Collected data:
———

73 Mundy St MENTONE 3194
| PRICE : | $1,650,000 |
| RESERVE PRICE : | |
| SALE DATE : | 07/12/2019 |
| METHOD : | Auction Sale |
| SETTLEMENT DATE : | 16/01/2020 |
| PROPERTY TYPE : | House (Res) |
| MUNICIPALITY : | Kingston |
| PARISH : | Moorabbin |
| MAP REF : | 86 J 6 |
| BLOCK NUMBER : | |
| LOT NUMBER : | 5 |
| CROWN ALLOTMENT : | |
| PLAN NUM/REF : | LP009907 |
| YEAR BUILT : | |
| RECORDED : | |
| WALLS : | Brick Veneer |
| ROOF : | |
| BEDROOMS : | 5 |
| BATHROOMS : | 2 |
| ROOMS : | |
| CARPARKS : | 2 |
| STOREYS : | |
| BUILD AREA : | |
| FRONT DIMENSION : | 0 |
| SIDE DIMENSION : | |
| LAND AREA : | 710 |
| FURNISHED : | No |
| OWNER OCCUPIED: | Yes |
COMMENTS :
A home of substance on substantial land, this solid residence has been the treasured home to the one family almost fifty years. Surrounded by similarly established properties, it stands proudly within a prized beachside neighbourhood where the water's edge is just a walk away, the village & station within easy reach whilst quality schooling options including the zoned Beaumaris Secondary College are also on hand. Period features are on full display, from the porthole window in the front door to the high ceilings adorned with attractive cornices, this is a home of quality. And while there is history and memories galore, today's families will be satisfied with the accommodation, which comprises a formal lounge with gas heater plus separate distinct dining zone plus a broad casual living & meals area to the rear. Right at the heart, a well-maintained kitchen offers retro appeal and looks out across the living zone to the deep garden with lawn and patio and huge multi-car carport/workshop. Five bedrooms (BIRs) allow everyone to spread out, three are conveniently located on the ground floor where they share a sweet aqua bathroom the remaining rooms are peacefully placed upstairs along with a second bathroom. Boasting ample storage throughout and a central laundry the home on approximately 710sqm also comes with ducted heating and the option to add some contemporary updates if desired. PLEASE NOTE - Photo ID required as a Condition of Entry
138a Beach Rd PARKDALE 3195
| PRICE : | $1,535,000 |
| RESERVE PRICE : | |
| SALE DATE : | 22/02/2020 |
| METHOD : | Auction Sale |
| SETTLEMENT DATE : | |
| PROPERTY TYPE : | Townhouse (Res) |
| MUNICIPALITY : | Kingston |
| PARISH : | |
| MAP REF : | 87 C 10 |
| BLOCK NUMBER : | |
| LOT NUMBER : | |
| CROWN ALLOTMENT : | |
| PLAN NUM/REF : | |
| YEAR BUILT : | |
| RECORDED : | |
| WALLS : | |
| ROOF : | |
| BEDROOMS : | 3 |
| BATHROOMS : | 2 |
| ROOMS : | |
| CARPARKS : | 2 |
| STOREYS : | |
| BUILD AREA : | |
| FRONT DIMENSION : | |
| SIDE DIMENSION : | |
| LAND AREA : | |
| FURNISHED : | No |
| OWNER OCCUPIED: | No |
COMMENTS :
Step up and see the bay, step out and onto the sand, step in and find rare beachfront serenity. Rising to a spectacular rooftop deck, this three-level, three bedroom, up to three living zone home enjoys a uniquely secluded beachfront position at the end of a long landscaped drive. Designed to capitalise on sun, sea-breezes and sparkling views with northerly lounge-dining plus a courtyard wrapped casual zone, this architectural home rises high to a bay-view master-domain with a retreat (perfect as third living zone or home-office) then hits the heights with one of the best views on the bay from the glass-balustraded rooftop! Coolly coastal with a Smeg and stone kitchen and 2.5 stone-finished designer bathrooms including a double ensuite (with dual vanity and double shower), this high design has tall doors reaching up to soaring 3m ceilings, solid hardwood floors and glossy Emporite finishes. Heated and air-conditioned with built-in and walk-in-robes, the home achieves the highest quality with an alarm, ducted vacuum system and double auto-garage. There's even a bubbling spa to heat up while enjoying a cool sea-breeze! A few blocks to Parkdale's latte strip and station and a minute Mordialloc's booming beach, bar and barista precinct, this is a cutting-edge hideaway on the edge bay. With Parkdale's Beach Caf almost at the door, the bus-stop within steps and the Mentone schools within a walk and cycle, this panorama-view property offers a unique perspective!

———

■ **YOUR INSTRUCTIONS**
Transcribe every record above so that nothing differs from the original.

■ **TASK ANSWER**
73 Mundy St MENTONE 3194
| PRICE : | $1,650,000 |
| RESERVE PRICE : | |
| SALE DATE : | 07/12/2019 |
| METHOD : | Auction Sale |
| SETTLEMENT DATE : | 16/01/2020 |
| PROPERTY TYPE : | House (Res) |
| MUNICIPALITY : | Kingston |
| PARISH : | Moorabbin |
| MAP REF : | 86 J 6 |
| BLOCK NUMBER : | |
| LOT NUMBER : | 5 |
| CROWN ALLOTMENT : | |
| PLAN NUM/REF : | LP009907 |
| YEAR BUILT : | |
| RECORDED : | |
| WALLS : | Brick Veneer |
| ROOF : | |
| BEDROOMS : | 5 |
| BATHROOMS : | 2 |
| ROOMS : | |
| CARPARKS : | 2 |
| STOREYS : | |
| BUILD AREA : | |
| FRONT DIMENSION : | 0 |
| SIDE DIMENSION : | |
| LAND AREA : | 710 |
| FURNISHED : | No |
| OWNER OCCUPIED: | Yes |
COMMENTS :
A home of substance on substantial land, this solid residence has been the treasured home to the one family almost fifty years. Surrounded by similarly established properties, it stands proudly within a prized beachside neighbourhood where the water's edge is just a walk away, the village & station within easy reach whilst quality schooling options including the zoned Beaumaris Secondary College are also on hand. Period features are on full display, from the porthole window in the front door to the high ceilings adorned with attractive cornices, this is a home of quality. And while there is history and memories galore, today's families will be satisfied with the accommodation, which comprises a formal lounge with gas heater plus separate distinct dining zone plus a broad casual living & meals area to the rear. Right at the heart, a well-maintained kitchen offers retro appeal and looks out across the living zone to the deep garden with lawn and patio and huge multi-car carport/workshop. Five bedrooms (BIRs) allow everyone to spread out, three are conveniently located on the ground floor where they share a sweet aqua bathroom the remaining rooms are peacefully placed upstairs along with a second bathroom. Boasting ample storage throughout and a central laundry the home on approximately 710sqm also comes with ducted heating and the option to add some contemporary updates if desired. PLEASE NOTE - Photo ID required as a Condition of Entry
138a Beach Rd PARKDALE 3195
| PRICE : | $1,535,000 |
| RESERVE PRICE : | |
| SALE DATE : | 22/02/2020 |
| METHOD : | Auction Sale |
| SETTLEMENT DATE : | |
| PROPERTY TYPE : | Townhouse (Res) |
| MUNICIPALITY : | Kingston |
| PARISH : | |
| MAP REF : | 87 C 10 |
| BLOCK NUMBER : | |
| LOT NUMBER : | |
| CROWN ALLOTMENT : | |
| PLAN NUM/REF : | |
| YEAR BUILT : | |
| RECORDED : | |
| WALLS : | |
| ROOF : | |
| BEDROOMS : | 3 |
| BATHROOMS : | 2 |
| ROOMS : | |
| CARPARKS : | 2 |
| STOREYS : | |
| BUILD AREA : | |
| FRONT DIMENSION : | |
| SIDE DIMENSION : | |
| LAND AREA : | |
| FURNISHED : | No |
| OWNER OCCUPIED: | No |
COMMENTS :
Step up and see the bay, step out and onto the sand, step in and find rare beachfront serenity. Rising to a spectacular rooftop deck, this three-level, three bedroom, up to three living zone home enjoys a uniquely secluded beachfront position at the end of a long landscaped drive. Designed to capitalise on sun, sea-breezes and sparkling views with northerly lounge-dining plus a courtyard wrapped casual zone, this architectural home rises high to a bay-view master-domain with a retreat (perfect as third living zone or home-office) then hits the heights with one of the best views on the bay from the glass-balustraded rooftop! Coolly coastal with a Smeg and stone kitchen and 2.5 stone-finished designer bathrooms including a double ensuite (with dual vanity and double shower), this high design has tall doors reaching up to soaring 3m ceilings, solid hardwood floors and glossy Emporite finishes. Heated and air-conditioned with built-in and walk-in-robes, the home achieves the highest quality with an alarm, ducted vacuum system and double auto-garage. There's even a bubbling spa to heat up while enjoying a cool sea-breeze! A few blocks to Parkdale's latte strip and station and a minute Mordialloc's booming beach, bar and barista precinct, this is a cutting-edge hideaway on the edge bay. With Parkdale's Beach Caf almost at the door, the bus-stop within steps and the Mentone schools within a walk and cycle, this panorama-view property offers a unique perspective!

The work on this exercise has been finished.